# Limit and partial derivatives proof

1. Dec 19, 2007

### cezarion

1. The problem statement, all variables and given/known data

Prove that if all partial derivatives up to order $$n$$ are zero at $$\vec{x}$$ and $$f(x) = 0$$ then $$\displaystyle\lim_{h \rightarrow 0} \dfrac{f(x + h)}{|h|^n} = 0$$

2. Relevant equations

$$\displaystyle\lim_{h \rightarrow 0} \dfrac{f(x + h) - f(x)}{|h|} = 0$$
$$f(x) = 0$$

3. The attempt at a solution

I am not sure if I should be doing this by induction. The first case is trivial.
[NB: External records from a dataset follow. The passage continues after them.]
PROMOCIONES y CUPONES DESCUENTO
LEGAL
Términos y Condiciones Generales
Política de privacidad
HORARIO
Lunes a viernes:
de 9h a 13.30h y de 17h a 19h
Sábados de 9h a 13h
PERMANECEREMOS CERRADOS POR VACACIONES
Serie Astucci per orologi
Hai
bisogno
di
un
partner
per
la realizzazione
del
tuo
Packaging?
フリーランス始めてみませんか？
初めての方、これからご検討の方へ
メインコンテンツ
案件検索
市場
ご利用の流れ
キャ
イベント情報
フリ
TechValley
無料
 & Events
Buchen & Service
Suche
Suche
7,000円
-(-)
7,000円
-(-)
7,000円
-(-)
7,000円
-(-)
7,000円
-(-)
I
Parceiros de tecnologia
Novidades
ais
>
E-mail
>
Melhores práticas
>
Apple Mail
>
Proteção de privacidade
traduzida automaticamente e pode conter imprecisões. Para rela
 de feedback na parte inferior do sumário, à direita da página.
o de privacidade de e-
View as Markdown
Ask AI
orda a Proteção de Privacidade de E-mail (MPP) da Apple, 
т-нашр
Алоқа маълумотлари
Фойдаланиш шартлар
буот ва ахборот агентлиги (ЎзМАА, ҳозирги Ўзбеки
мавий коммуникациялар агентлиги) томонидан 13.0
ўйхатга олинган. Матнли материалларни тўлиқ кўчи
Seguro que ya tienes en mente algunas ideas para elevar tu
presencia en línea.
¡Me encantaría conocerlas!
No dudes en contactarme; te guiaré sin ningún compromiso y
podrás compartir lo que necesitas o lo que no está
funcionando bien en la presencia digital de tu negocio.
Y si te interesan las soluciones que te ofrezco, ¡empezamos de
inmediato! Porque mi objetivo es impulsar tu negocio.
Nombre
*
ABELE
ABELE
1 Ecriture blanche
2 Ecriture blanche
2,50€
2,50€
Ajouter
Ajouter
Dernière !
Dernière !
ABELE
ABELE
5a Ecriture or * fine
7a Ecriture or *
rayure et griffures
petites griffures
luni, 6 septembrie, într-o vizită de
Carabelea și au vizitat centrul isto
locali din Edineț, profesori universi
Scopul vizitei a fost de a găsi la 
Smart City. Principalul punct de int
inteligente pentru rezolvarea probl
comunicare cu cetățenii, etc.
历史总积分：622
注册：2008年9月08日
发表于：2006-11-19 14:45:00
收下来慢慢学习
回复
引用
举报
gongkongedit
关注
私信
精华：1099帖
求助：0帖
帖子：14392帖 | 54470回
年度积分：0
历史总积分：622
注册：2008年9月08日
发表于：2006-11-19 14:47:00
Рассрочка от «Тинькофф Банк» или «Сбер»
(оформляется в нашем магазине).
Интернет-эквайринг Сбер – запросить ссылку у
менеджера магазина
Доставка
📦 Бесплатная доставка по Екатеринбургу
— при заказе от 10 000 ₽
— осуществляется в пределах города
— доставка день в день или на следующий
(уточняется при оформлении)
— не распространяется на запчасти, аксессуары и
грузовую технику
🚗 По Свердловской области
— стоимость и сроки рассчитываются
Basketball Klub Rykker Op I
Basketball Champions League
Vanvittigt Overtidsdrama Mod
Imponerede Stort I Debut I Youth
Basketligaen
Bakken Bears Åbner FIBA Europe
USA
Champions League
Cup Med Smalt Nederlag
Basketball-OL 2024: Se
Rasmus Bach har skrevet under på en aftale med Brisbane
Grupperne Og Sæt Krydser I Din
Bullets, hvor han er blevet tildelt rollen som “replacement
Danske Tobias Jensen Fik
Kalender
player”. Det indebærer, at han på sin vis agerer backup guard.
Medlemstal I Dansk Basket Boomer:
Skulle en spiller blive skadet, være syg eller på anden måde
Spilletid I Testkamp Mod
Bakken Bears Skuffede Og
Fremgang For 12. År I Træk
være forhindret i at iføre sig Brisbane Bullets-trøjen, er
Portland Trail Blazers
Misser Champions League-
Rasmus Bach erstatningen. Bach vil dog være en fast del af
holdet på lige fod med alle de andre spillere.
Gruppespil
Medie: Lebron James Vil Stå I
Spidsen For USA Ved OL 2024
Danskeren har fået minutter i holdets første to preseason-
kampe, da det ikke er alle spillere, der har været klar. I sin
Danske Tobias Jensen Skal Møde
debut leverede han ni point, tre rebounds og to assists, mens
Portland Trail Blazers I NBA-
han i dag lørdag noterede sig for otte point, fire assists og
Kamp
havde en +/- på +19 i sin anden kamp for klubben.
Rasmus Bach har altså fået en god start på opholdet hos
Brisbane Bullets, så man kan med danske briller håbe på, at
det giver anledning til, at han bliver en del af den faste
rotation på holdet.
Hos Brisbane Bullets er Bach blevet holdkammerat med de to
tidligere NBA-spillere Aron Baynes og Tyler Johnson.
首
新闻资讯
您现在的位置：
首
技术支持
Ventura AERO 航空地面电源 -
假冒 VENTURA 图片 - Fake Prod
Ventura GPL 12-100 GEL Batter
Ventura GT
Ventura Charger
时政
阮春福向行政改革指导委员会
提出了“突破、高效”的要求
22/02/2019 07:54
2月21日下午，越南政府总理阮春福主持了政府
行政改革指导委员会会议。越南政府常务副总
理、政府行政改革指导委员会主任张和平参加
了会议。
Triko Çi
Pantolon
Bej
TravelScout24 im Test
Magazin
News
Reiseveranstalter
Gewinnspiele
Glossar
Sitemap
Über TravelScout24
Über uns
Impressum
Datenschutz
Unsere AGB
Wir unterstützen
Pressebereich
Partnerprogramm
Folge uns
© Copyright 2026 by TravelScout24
For the general case I am unable to move beyond either the limit $$\displaystyle\lim_{h \rightarrow 0} \dfrac{0}{|h|^{k}}$$. I am also not sure how to formulate the equation for the k-th partial derivative. Is it permissible to use the same $$h$$ for both a given derivative and the next derivative? Thanks for your help.

2. Dec 19, 2007

### HallsofIvy

Staff Emeritus
Are you certain that the first case it "trivial"? Knowing that the partial derivatives are tells you that $$\lim_{h\rightarrow 0}\frac{f(\vec{x}+ h\vec{e_i})- f(\vec{x})}{h} = \lim_{h\rightarrow 0}\frac{f(\vec{x}+h\vec{e_i})}{h}= 0$$ where h is a real number and $\vec{e_i}$ is the unit vector in the ith coordinate direction. What you want to prove, $$\lim_{\vec{h}\rightarrow \vec{0}}\frac{f(\vec{x}+ \vec{h})}{|\vec{h}|^n}= 0$$ requires that h be a general vector going to the 0 vector. (It is, of course, very easy to prove one from the other. What is the derivative in direction $\vec{h}$ in terms of the gradient or partial derivatives?)

3. Dec 19, 2007

### cezarion

Thank you for the reply. This was actually proved in our textbook, so I am just citing the result in the proof for this problem, leaving just the general case that needs to be proved.